### Assignment
Report each line of the material below that contains the string "Vladimirskaya", copying every such line in full.

-----

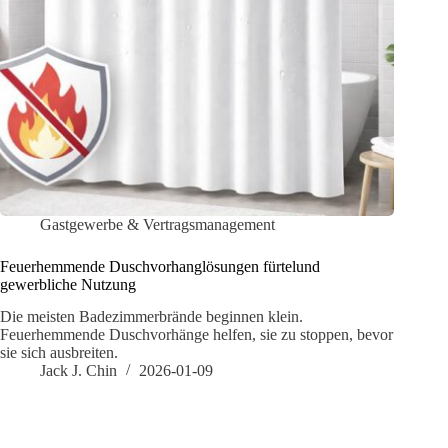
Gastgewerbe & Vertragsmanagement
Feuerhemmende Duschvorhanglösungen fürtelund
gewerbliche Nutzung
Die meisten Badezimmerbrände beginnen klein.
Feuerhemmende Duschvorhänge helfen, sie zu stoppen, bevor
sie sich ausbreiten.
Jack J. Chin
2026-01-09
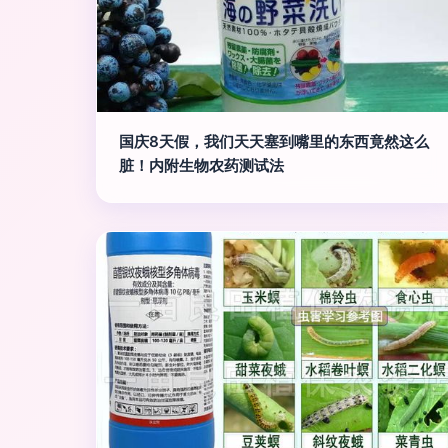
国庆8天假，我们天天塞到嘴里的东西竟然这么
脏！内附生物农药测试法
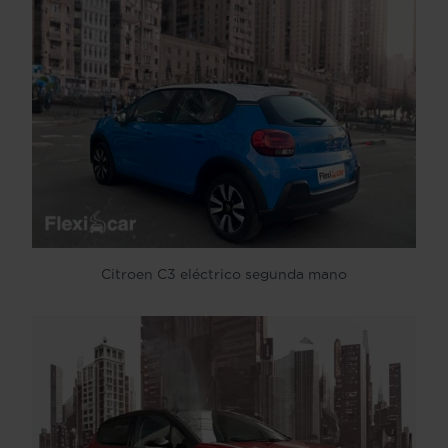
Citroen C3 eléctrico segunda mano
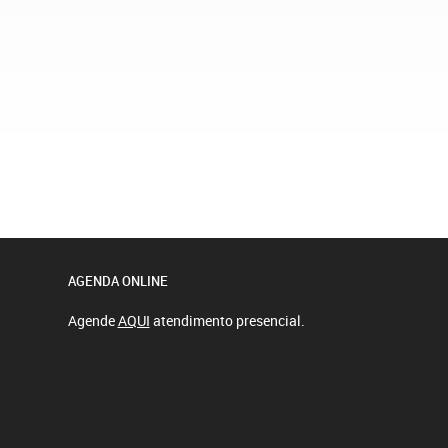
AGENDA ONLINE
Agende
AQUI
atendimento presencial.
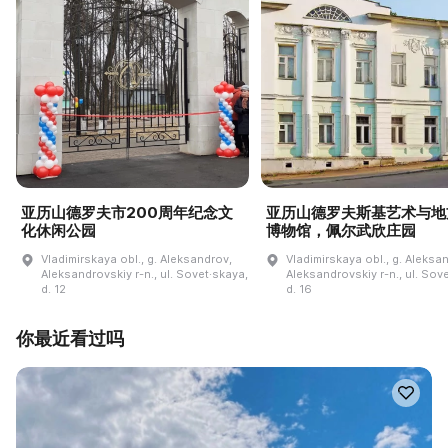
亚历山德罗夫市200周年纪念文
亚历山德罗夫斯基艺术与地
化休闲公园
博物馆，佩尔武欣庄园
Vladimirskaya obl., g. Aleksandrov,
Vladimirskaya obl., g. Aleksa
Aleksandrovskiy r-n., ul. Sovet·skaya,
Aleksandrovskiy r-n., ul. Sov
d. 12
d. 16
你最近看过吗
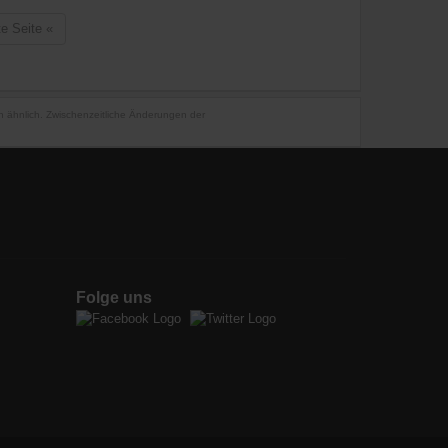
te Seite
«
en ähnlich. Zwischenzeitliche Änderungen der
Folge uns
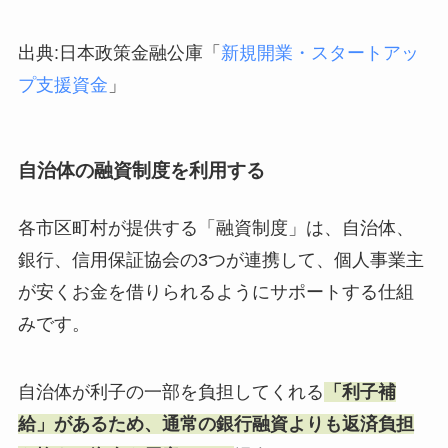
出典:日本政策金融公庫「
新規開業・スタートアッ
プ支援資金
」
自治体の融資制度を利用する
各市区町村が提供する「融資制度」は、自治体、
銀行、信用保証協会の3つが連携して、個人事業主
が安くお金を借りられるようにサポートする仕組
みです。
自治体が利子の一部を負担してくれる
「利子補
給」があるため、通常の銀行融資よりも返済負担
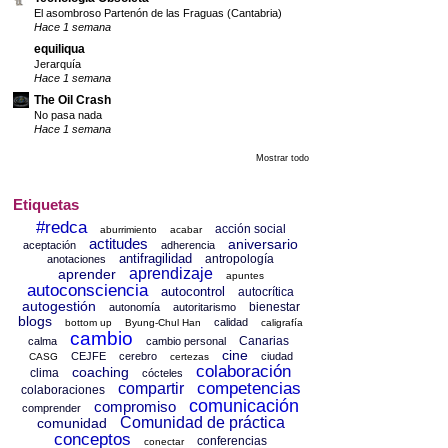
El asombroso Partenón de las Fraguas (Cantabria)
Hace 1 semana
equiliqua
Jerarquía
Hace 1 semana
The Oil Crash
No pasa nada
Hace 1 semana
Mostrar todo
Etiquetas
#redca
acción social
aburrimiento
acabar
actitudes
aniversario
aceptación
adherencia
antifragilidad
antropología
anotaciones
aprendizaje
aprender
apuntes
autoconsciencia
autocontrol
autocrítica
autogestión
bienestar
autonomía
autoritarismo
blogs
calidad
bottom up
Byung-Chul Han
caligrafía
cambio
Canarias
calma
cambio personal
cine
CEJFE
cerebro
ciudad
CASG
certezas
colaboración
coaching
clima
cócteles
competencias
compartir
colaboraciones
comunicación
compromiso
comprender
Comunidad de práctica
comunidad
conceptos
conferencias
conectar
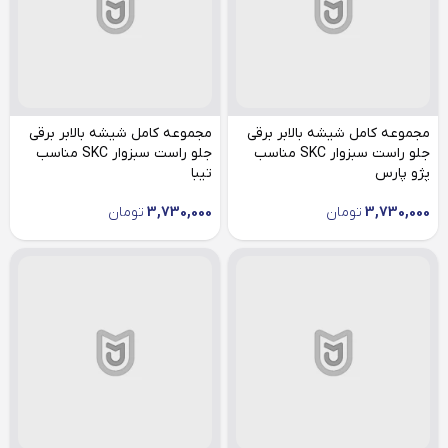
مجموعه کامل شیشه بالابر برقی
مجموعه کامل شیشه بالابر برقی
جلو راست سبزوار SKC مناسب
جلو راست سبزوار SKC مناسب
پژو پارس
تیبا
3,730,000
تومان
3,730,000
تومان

-----

### Answer space
Vladimirskaya obl., g. Aleksandrov,
Vladimirskaya obl., g. Aleksa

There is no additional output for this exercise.